Wednesday, July 15, 2026

[Editorial] In an era of hyper-competition, profits should be reinvested rather than distributed

Input
2026-07-14 18:32:52
Updated
2026-07-14 18:32:52
Kim Young-hoon, minister of employment and labor, delivers opening remarks at a forum titled "The Path to New Social Innovation in Step with AI Technological Innovation" at Peace & Park in Yongsan District, Seoul, on the 14th. / Photo = Yonhap News Agency
A forum hosted by the Ministry of Employment and Labor (MOEL) to discuss corporate profits and the future of labor in the era of the Artificial Intelligence (AI) transition was held on the 14th. The debate over redistributing corporate profits, which began with the Samsung Electronics performance bonus dispute, has now entered an official public forum. At the forum, proposals were raised for a special-purpose tax to socially recover excess profits from large companies, as well as for establishing a national wage commission. Labor groups argued for the social redistribution of corporate gains, while business groups called for greater corporate investment. Above all, it is important to find a solution that spreads the benefits of AI innovation across society without damaging corporate competitiveness. The goal should not be to rush into sharing immediate profits, but to actively prepare for the long term.
It is not something to dismiss lightly when the gains from the semiconductor boom are concentrated in a limited group, and the gaps between prime contractors and subcontractors, large and small firms, and regular and non-regular workers continue to widen. We must also prepare for concerns that productivity gains from technological innovation could reduce youth employment and eliminate existing jobs. But it would be wrong to seek a solution by forcibly dividing corporate profits.
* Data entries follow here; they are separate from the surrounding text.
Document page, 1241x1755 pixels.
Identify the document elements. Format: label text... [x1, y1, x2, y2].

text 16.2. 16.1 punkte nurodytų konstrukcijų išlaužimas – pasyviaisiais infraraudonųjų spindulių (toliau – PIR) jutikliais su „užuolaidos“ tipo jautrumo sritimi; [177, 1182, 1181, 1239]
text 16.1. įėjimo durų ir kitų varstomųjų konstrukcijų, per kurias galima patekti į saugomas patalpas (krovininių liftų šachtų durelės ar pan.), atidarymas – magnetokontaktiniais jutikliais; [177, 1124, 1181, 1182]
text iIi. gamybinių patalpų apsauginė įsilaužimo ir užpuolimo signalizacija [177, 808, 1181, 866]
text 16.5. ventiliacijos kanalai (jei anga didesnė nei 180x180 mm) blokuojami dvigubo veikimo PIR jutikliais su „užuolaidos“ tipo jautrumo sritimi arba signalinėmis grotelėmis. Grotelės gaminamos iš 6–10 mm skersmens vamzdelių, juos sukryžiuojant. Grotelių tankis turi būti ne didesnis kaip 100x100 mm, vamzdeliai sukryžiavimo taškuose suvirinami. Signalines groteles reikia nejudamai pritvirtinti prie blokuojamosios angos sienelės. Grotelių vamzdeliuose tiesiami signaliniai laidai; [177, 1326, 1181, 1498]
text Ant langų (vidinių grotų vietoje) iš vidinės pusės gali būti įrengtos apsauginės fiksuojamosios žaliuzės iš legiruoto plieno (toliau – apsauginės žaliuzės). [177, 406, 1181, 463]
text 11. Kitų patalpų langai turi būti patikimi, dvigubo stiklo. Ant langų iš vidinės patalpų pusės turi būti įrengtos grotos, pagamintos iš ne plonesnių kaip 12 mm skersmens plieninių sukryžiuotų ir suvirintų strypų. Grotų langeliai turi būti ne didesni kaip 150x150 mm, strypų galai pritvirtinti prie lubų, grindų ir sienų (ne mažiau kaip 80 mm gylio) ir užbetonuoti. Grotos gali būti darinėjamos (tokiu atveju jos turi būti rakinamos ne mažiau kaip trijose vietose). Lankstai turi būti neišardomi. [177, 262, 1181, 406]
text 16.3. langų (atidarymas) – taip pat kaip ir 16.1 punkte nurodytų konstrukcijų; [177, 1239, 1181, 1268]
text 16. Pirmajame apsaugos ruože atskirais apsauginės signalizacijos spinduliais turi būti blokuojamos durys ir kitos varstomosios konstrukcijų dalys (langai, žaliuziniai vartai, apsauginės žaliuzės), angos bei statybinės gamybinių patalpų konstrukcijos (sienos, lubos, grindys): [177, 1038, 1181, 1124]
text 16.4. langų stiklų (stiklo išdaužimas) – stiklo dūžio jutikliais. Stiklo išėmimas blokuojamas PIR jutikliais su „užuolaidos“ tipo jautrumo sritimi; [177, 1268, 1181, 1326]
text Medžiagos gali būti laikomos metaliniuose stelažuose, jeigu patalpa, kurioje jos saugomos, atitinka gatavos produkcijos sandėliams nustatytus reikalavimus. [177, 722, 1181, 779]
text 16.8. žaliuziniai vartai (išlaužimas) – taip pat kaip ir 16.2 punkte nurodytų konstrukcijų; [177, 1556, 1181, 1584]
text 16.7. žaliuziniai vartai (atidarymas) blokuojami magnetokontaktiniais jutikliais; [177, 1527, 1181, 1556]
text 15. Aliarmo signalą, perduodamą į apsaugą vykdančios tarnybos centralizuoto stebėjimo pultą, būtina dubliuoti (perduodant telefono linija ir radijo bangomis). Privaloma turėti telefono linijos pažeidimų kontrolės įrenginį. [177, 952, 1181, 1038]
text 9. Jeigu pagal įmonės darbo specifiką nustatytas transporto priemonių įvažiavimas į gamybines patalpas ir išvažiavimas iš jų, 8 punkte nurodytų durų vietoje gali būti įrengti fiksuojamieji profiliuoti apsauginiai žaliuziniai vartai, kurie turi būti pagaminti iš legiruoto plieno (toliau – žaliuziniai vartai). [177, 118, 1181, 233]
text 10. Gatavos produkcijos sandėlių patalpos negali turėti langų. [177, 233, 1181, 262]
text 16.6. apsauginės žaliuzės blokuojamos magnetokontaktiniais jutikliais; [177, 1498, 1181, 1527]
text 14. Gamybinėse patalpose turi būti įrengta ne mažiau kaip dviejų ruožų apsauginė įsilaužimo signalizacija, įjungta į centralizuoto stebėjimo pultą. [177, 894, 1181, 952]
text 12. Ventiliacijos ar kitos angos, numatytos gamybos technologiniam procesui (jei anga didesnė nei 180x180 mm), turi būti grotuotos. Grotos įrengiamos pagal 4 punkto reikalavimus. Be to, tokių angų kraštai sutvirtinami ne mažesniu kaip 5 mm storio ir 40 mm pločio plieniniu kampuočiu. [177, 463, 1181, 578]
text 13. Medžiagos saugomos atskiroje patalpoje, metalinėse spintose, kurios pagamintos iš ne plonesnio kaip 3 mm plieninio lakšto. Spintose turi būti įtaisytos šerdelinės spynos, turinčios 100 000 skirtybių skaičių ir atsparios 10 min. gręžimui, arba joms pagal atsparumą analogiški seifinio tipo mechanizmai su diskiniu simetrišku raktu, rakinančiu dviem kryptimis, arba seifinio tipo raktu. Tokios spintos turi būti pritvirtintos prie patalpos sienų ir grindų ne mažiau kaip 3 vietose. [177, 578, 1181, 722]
A special-purpose tax requires greater caution. Companies already pay corporate tax on their profits. If the government arbitrarily sets an excess threshold and imposes an additional levy, it will be difficult to avoid accusations of double burden. In a situation where rival countries are using subsidies and tax incentives to attract advanced companies, imposing extra costs every time profits rise could undermine domestic investment and corporate value.
A national wage commission also needs to be approached carefully. It is true that there is a need to comprehensively study fragmented wage policies, including minimum wages and minimum compensation for platform and freelance workers. However, if a state body effectively directs wage increases and bonus distribution at private companies, it could turn into a massive wage-control apparatus. Wages and performance bonuses should, in principle, be determined by each company's business conditions and labor-management agreement.
What the government should urgently do now is establish institutional safeguards to prevent unions from making unreasonable demands for N% performance bonuses. After Samsung Electronics and SK hynix, the Hyundai Motor Union is now also demanding an N% bonus and has gone on strike. The global auto industry is in the midst of a dramatic upheaval as autonomous driving and electric vehicles spread, and carmakers are locked in a life-or-death technology race. Despite receiving exceptional treatment, the Hyundai Motor Union has declared negotiations deadlocked, demanding 30% of net profit instead of helping the company. If unions continue down this path, corporate profits will shrink and jobs will be further squeezed. The government needs to take stronger legal measures to rein this in.
Countries around the world are pouring astronomical sums into AI, Semiconductors, and data centers as they compete in a race for overwhelming technological advantage. If the timing of investment is missed even once, technology, talent, and supply chains can all be lost at the same time. As Minister Kim Young-hoon said, investment and distribution do not need to be seen as a simple either-or choice. But one principle must remain clear: without investment, there will be no future gains to share. The government should focus its policy capacity on supporting a virtuous cycle of corporate profit reinvestment rather than introducing new taxes.